Pixies ahoy! At last, the most sophisticated roleplaying fantasy adventure for home computers has made it onto the Spectrum. The Bard's Tale has been a tremendous success on other formats, stimulating fairy folk everywhere into frenzies of late-night sword-and-sorcery sessions.
The Bard's Tale (Vol 1 - there are more adventures to come) takes place in a Tolkienesque world of humans, elves, ores, dwarves and hobbits. The first adventure's set in Skara Brae, a rough-and-tumble township where staying alive is your first challenge. Your ultimate aim is to explore the town, gaining experience points and treasure, and earning promotions from the Adventurer's Guild until you reach the highest possible rank. Because the game is so large, and the combinations of characters and events so flexible, it never really ends.
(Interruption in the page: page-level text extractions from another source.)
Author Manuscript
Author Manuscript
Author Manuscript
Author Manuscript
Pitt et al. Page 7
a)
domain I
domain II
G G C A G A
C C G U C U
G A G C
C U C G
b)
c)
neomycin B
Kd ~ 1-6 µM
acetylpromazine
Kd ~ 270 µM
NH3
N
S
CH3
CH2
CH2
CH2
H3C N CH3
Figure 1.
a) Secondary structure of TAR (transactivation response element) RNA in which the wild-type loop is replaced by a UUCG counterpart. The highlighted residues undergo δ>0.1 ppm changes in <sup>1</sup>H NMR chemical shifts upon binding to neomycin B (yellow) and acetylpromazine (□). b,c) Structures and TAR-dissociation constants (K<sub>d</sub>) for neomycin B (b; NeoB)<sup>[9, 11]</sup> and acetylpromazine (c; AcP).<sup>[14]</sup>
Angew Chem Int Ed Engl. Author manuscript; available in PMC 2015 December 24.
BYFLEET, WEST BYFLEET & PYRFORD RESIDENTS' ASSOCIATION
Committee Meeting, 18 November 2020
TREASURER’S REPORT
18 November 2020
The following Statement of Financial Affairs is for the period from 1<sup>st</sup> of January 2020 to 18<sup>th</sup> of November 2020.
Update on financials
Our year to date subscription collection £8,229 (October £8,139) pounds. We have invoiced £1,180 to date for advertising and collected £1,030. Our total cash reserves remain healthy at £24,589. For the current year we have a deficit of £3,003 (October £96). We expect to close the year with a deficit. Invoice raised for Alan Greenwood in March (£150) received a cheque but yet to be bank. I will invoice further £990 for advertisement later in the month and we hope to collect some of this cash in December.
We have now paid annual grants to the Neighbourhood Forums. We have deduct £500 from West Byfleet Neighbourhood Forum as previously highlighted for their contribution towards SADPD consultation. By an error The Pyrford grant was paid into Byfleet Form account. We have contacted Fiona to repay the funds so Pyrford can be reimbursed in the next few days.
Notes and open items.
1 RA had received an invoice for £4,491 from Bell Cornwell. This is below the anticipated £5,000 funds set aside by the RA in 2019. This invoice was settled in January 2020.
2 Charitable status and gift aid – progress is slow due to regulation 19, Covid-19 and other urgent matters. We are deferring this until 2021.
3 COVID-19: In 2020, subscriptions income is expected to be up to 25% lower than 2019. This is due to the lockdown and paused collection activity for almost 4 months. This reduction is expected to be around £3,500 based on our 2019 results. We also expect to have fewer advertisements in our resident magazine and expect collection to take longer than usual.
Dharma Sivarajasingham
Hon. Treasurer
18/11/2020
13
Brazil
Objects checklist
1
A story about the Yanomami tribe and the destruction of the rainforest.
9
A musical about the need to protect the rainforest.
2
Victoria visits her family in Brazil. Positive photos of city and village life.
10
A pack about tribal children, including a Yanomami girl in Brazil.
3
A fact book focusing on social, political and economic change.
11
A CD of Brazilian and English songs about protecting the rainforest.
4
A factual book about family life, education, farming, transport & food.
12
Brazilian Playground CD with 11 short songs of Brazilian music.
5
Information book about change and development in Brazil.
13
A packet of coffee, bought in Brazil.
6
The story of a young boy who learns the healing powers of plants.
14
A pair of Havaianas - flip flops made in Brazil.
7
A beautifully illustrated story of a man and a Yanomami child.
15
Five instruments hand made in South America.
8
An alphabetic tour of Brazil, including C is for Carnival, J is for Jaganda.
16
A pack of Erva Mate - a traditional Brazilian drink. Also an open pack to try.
On loading you are presented with a default party of adventurers, including warriors, magic users, thieves and half-humans. You can delete any or all of these, and replace them with your own characters.
I created a nasty piece of work called Mr Hatred, a thief, coward and cattle molestor. You can assign points for various characteristics such as strength, intelligence, dexterity and luck, and equip the character with items of weaponry, armour, gold and useful objects such as lamps.
Movement around the city, which is planned on a 22 by 22 grid, is controlled using keys I, J and L. Once you reach an interesting looking building, you unceremoniously kick in the door using the K key. It's a good idea to make a map, because all the buildings look the same. There are also sewer and dungeon levels which are accessed through hidden doorways.
In your search for treasure, experience and, ultimately, the chance to destroy the tyrant Mangar, you will meet many hostile creatures. You can opt to fight or run away, and if you choose to fight, you can define your attacking style. After choosing which characters will lead your party, you are offered options to attack, defend, cast spells, hide and so on. The battle then takes place until you defeat your enemies, or decide that cowardice is the better part of valour. As you fight, "hit points" are deducted from your strength and armour points, shown at the bottom of the screen.
Another complex aspect of the game is the use of magic. As you progress, magic using characters can accumulate more and more powerful spells. In combat, or as you explore the city, you can activate these spells by typing in a four-letter abbreviation, such as ARFI for "arc fire", a fan of blue flame which inflicts a small amount of damage on a large number of opponents (of which you can find yourself fighting up to 99 at a time).
If you are using a Bard character, he can sing songs which stimulate the warriors to a fighting frenzy, ward off evil spells, tranquilise your opponents and so on. Annoyingly, he does this in total silence.
Characters, whole parties, and situations can be saved and reloaded using tape or disk, so you don't have to save the entire universe in one sitting. An extra scenario tape is included in the package.
OK, so this sort of thing appeals to a certain sort of person, who always argues that you should use your imagination and get really involved, and it doesn't matter if the graphics aren't up to much. So I won't knock it too much, because I'm sure thousands of people will love it. But lots of the most exciting features, such as full-colour animated monsters, sophisticated sound and pretty background graphics, haven't survived the transition to the Spectrum, and the finished result looks a bit crummy. The Bard's Tale will enthrall diehard pixie fans who will probably queue up to spend £5 on the clue book. But there's too much text, and not enough graphics and animation, to convert the uncommitted.
Complex but graphically disappointing role-playing adventure.